The General Accounting Office of the U.S. Congress estimated, after GARA's passage, that 25,000 new jobs had been created, exactly the quantity predicted at the hearings. However, the public-interest advocacy group Public Citizen has cited testimony March 1997 by Cessna senior vice president John E. Moore, before the Senate Commerce Committee, March 6, 1997, acknowledging that Cessna's product liability costs had not been reduced after the passage of the GARA. In fact, purchase prices of various types of light aircraft (including some Piper, Beech and reintroduced Cessna models) went up sharply during the early years of GARA, leaving doubt about industry representatives' claims that GARA would cut airplane prices.

===Liability diffusion===
Since GARA, attorneys have begun pressing other segments of the general aviation industry and community as alternative defendants to the manufacturers, including:

- parts manufacturers
- maintenance organizations
- flight instructors and utility/charter pilots
- flight schools
- aircraft owners' insurance and personal assets

(This list includes "FBOs" (fixed-base operators) typically airport-based aviation service businesses providing flight training, charter flying, rental aircraft, aircraft storage, fueling and/or maintenance.)

The result of shifted liability focus has been an increase in costs elsewhere in the industry, and directly to aircraft owners and pilots, and their estates.

===Safety outcomes===
Economists Eric Helland (Claremont McKenna College) and Alexander Tabarrok (George Mason University) have argued that the outcomes of GARA demonstrate that product liability limits motivate safer behavior by consumers.
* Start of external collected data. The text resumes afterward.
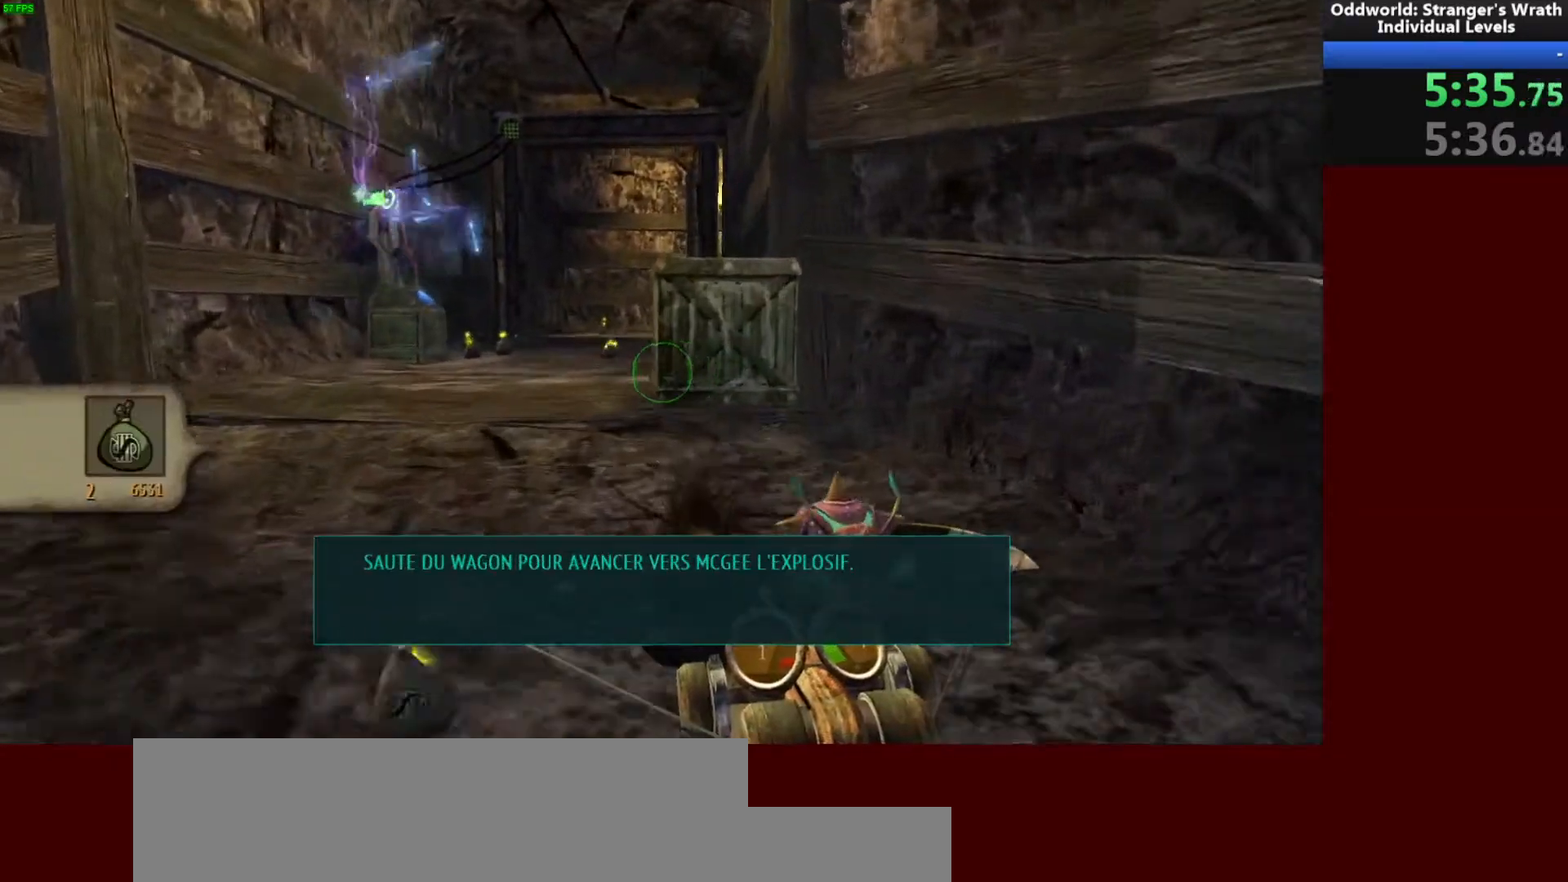
{"keys": ["w"], "mouse": [], "events": [[133, "space", "down"], [233, "space", "up"], [367, "space", "down"], [500, "space", "up"]]}
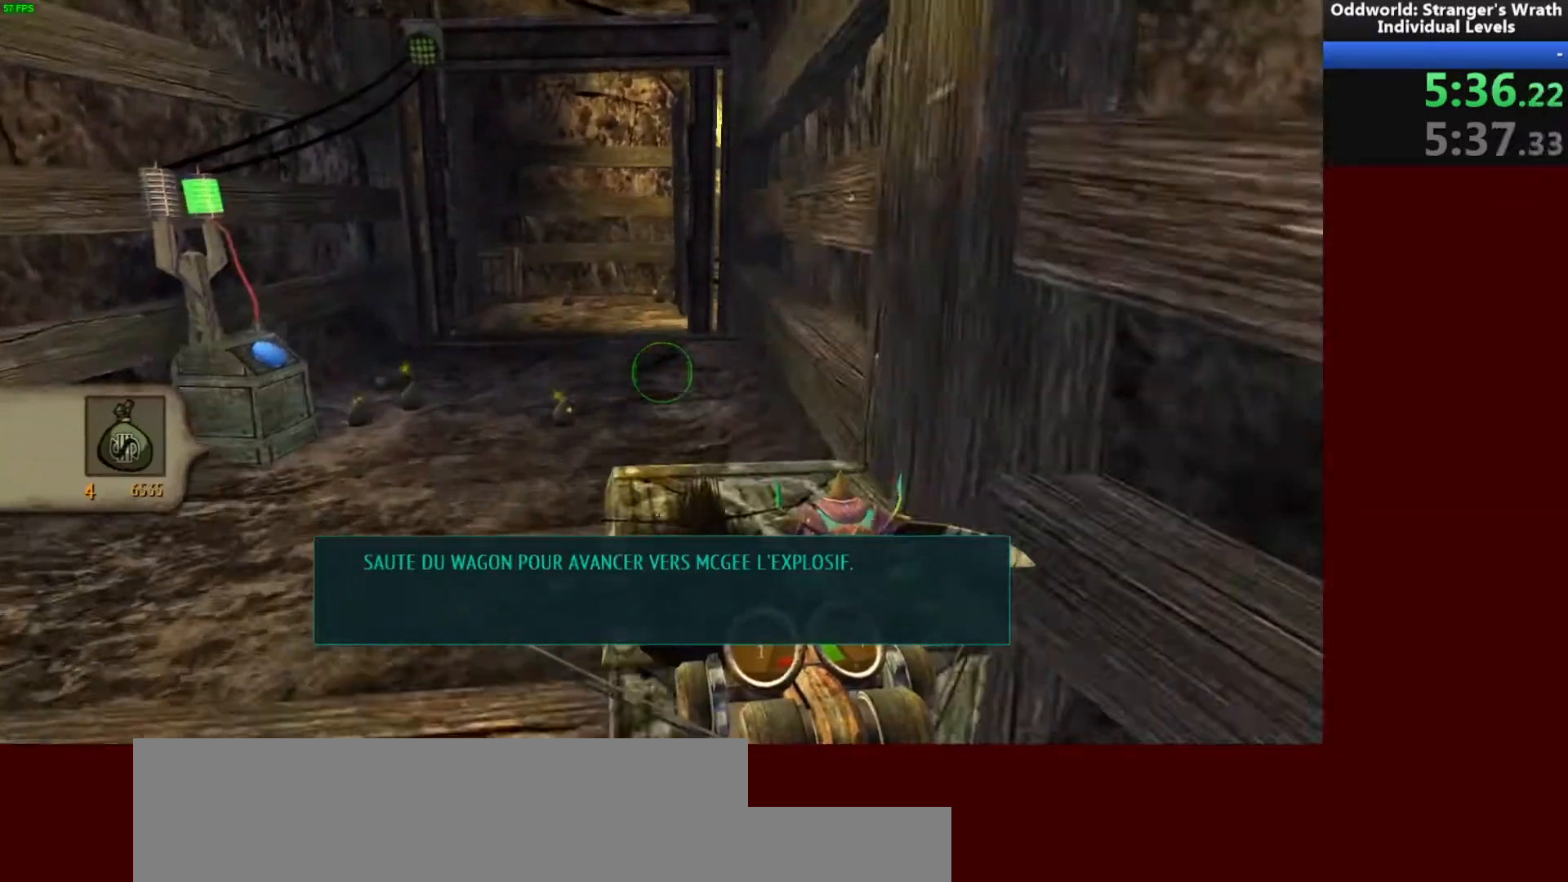
{"keys": ["space", "w"], "mouse": [], "events": [[400, "space", "down"]]}
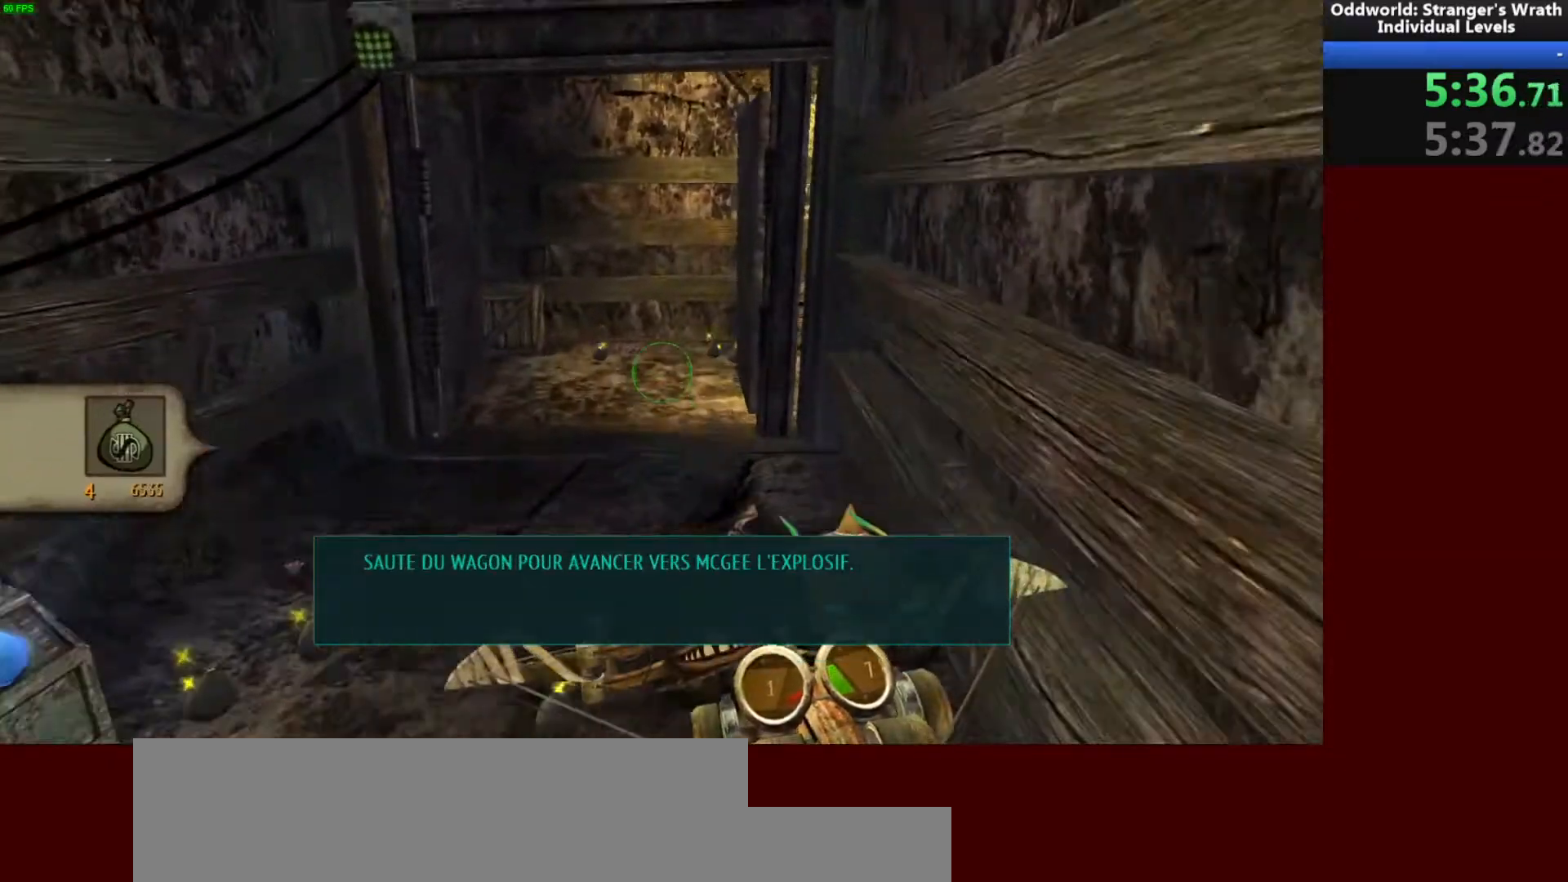
{"keys": ["w"], "mouse": [], "events": [[33, "space", "up"], [300, "space", "down"], [333, "tab", "down"], [367, "tab", "up"], [433, "space", "up"]]}
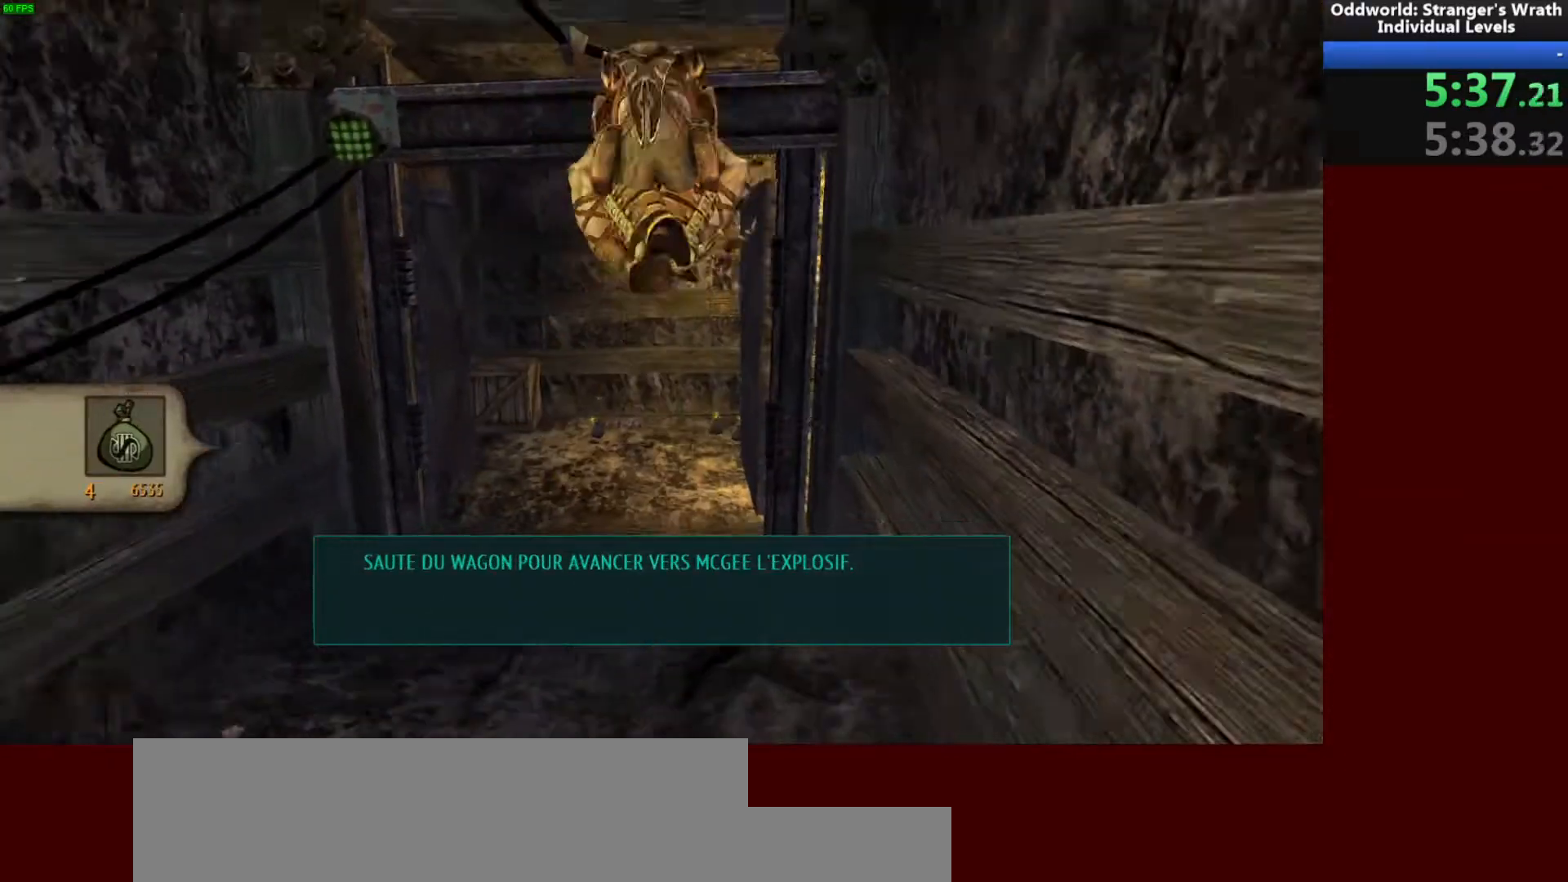
{"keys": ["w"], "mouse": [], "events": []}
However, others have argued that safety improvement in general aviation have been chiefly the result of a market shift away from owner-flown aircraft, towards professionally operated aircraft, and due to other changes, such as improving technology, advances in pilot education and training, and better operating methods and practices." A reduction in flight hours, owing to economic factors, is also suspected to contribute to a decline in accidents.